ああ……、家に連れて帰りたい。こんな幼女のパパになりたい。
「そんなに褒めるものではないのじゃ。手間分のお代はガッツリ頂くからの」
前言撤回、俺はこの子のパパにはなれそうにない。
ガッツリ頂くって、どれだけ請求するつもりなんだ!?
「あの、ちなみにおいくらでしょうか……」
「何を言っておるのじゃ。これで驚いている場合ではないぞ」
「へ?」
「オヌシのはもっと凄い。
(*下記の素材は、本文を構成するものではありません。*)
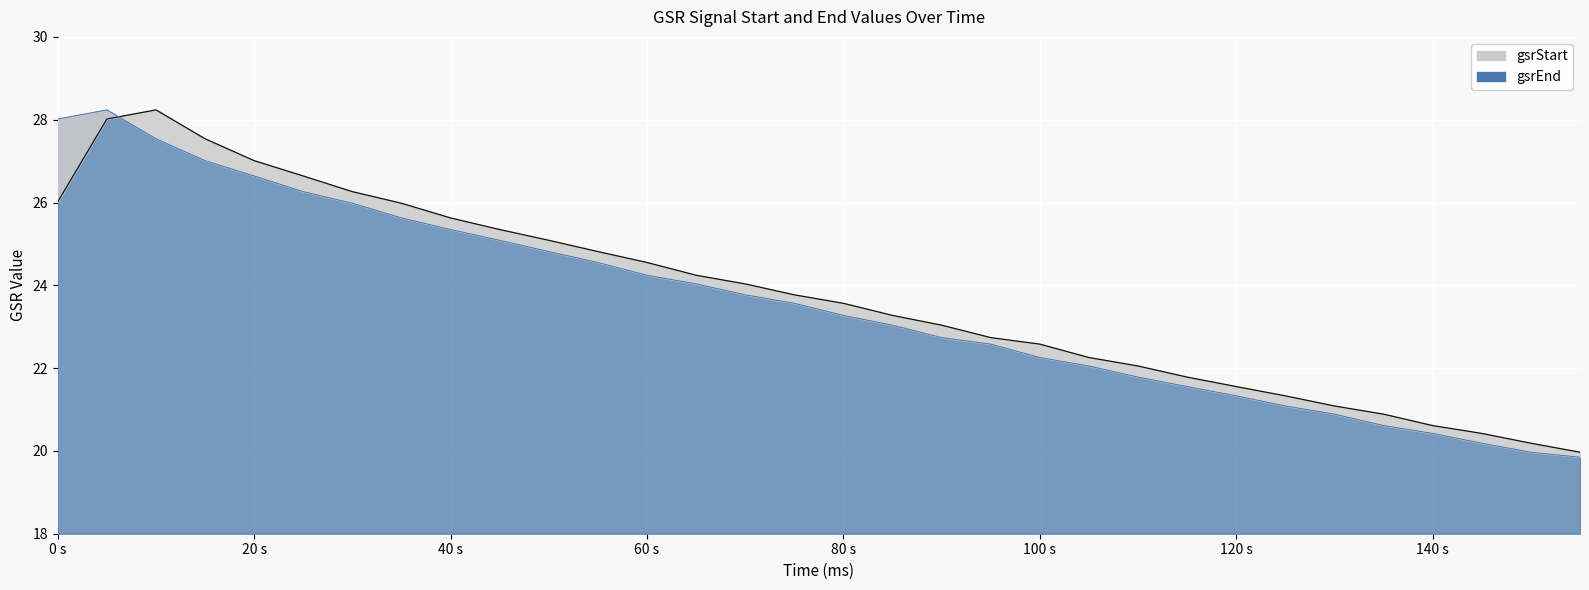

List the series in order of their peak value, lowest first.

gsrStart, gsrEnd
グローイン、例のモノを」
グローインは胸元から、金色の鍵を大切に取り出した。
親方はそれを受け取ると、ずんずん部屋の奥に入っていく。
立ち止まったのは、巨大な金庫の前だ。
「あの、これって」
「離れているのじゃ」
そう言うと親方は金の鍵を金庫に差し込み、スッと取っ手を撫でる。
すると巨大な扉がズズズと独りでに動き出し、瞬く間に開かれた。
親方がランプを手に、金庫の中を先導する。
薄暗い明りなので良くは見えなかったが、中には特に高級な装備が保管されているようだ。
それぞれの装飾は更に緻密に、極彩色に彩られている。
外に並んでいたものなどとは、比べ物にならない。
ああ、もっと明かりがあればしっかり鑑賞出来るのに!
装備に目移りしながらもはぐれないように進むと、親方がある装備の前で歩みを止めた。
「これじゃ、オヌシの目で確かめよ」
得意げにランプを渡してくる。
「確かめるって?」
「オヌシの目の前の、装備を照らして見てみよ」
ランプを受け取った俺は、装備が飾られている台を照らした。
仄かな明かりが、じわじわと装備を舐めるように輝かせる。
「お、おおおおおおお!!」
装備の全貌が見えた時、あまりの興奮に、思わず感嘆の叫びが飛び出した。
「どうじゃ、ここ一番の傑作なのじゃ」
俺の反応を見た親方は、ニンマリと笑った。